ほんと、いい人に失礼なハナシやな(^o^;)



どーしても忘れられへん思い出がありまふ。


もう25年近く前の話。



毎年、こんぴら大芝居が盛大に催されてる


国の重要文化財「金丸座」の観客席で


新春知事対談を中継収録した時のこと。



僕はカメラマンで参加したんやけど、


セッティングがなかなかタ~イヘン。


なんせ相手は国の重要文化財ですもん。



ケーブルを這わせてカメラを4台並べ、


照明を5方向から当てないといけない。



実は、当時のカメラはまだCCDじゃなくて


プランビコンとゆー撮像管やったから、


最大の敵は照明の入り込みでしてん。


撮像管ってのは、強い光が写っちゃうと、


人の目で太陽を見たのとおんなじよーに、


「焼きつき」が生じて黒っぽいシミが


しばらく画面に残っちゃうの(T_T)


こーなるとそのカメラは使えなくなる。



えらいこっちゃ(-。
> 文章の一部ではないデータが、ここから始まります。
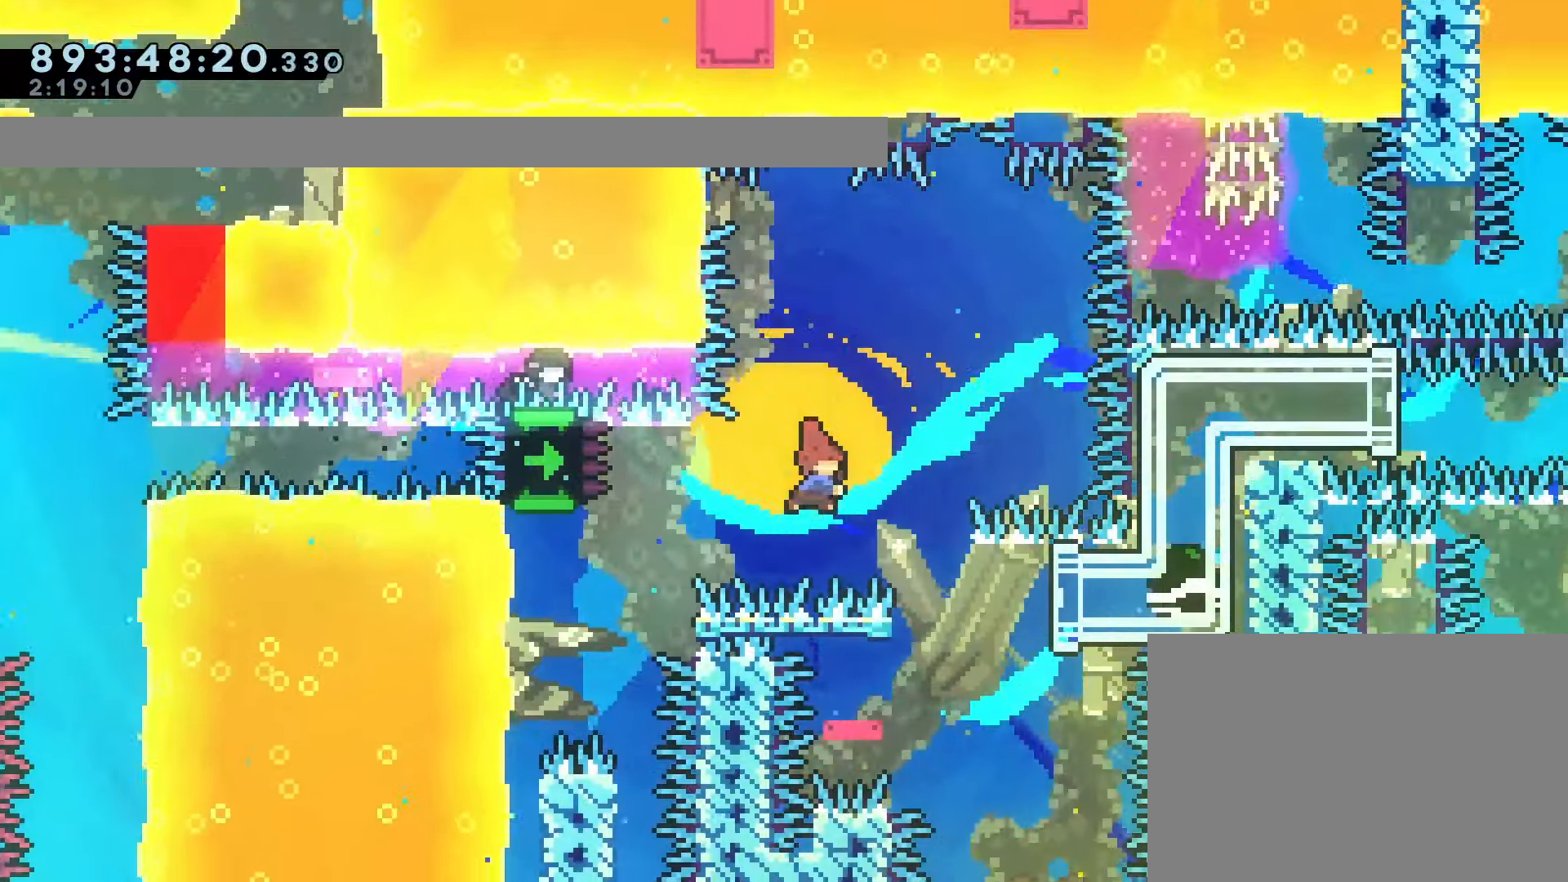
{"buttons": ["DPAD_LEFT"], "left_stick": "center", "events": [[83, "SQUARE", "up"], [167, "DPAD_UP", "up"], [400, "DPAD_LEFT", "down"]]}
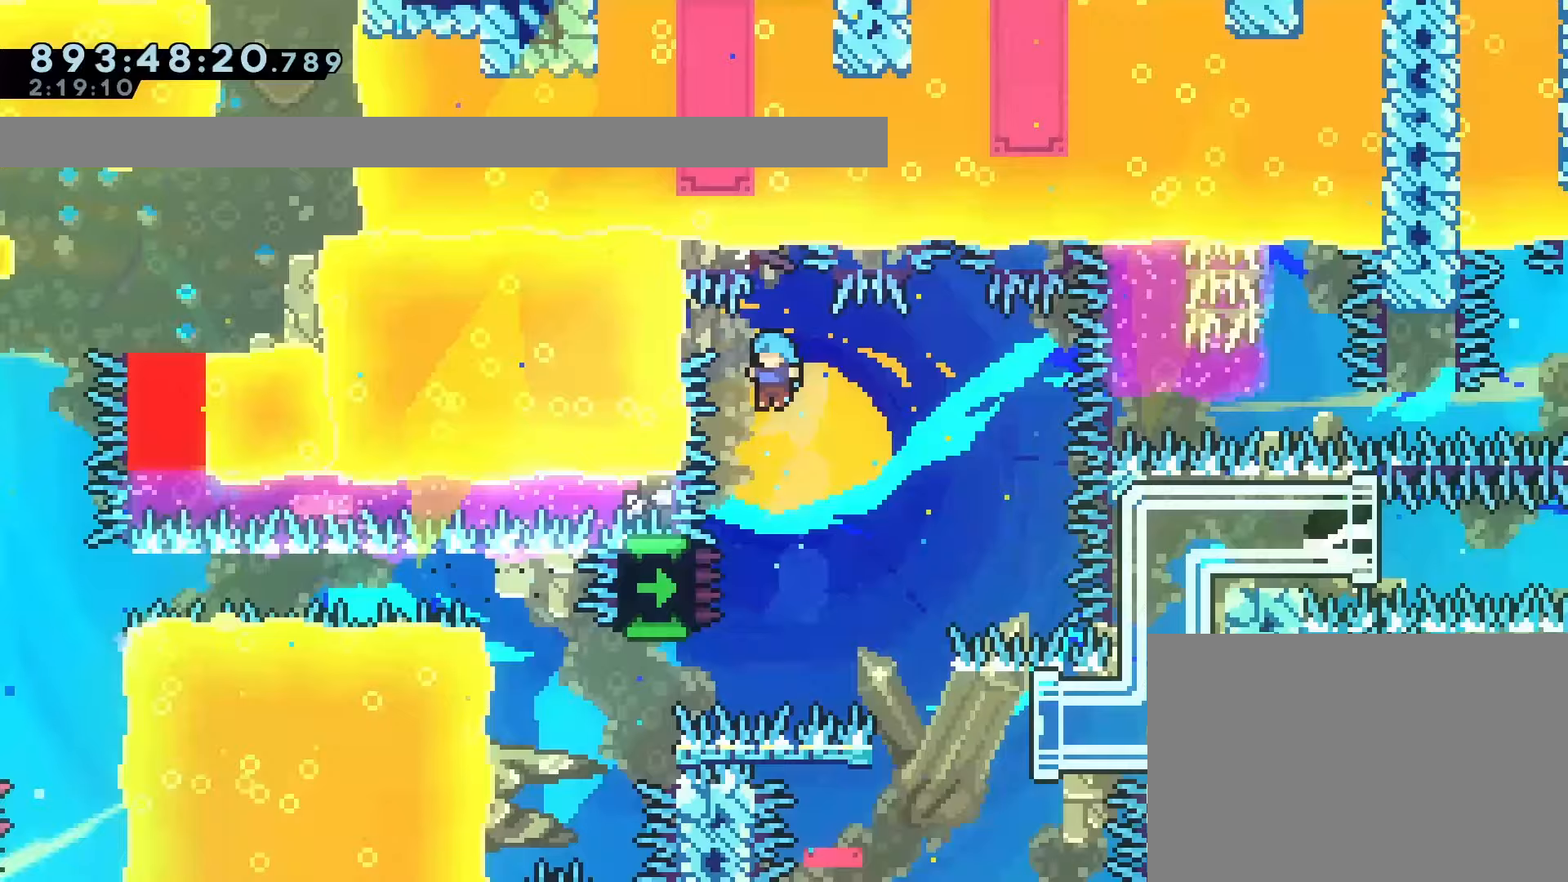
{"buttons": ["DPAD_UP"], "left_stick": "center", "events": [[50, "DPAD_LEFT", "up"], [217, "DPAD_UP", "down"]]}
-;)



なもんで、周囲から照明がどかどかと


当たってる中での撮影は、そのへんを


すんごく気にするから、


繰り返し位置を確認するわけです。



僕らがカメラを覗いてると、T部長が


「準備、どう?」と現場にやってきた。


ちょーどよかったんで、


T部長に知事の位置に腰掛けて貰って


カメラチェックをスタート。



…と、若いカメラマンが冗談半分に


T部長の頭にズームインしたのにひひ


ピントを合わせる当然の手順なんやけど、


まあ、若いスタッフばかりやったもんで、


T部長も「わはは」と一緒に面白がって


目の前のモニタに映った自分の薄い頭を


ずも~っとカメラに向けてくれたりして


みんなが「わはわは」笑いながらの


実に和やかな準備風景でしてん。



ところが( ̄* ̄ )



全部のカメラを調整する中継車にいた


T部長の部下にあたる技術部キャップが、


別のカメラの画面に照明が入ってるのに


気が付いた。


…気がついちゃった。



彼はインカムを通して大声で怒鳴った。



「こらー、照明を写すなー」



自分の頭がアップで映ったモニタを見る

T部長の耳にも、しっかりと届いた。



技術キャップは容赦を知らなかった。



「焼きつき起こす!照明はいらん」


「ぴかぴか照明写すなー!」


「そんなもん撮って、カメラ壊す気か!」



それ以降、知事対談の収録は、全スタッフが


ヒジョ-に緊張し、気を引き締めて臨めた


なかなか忘れられへん現場になりましたとさ。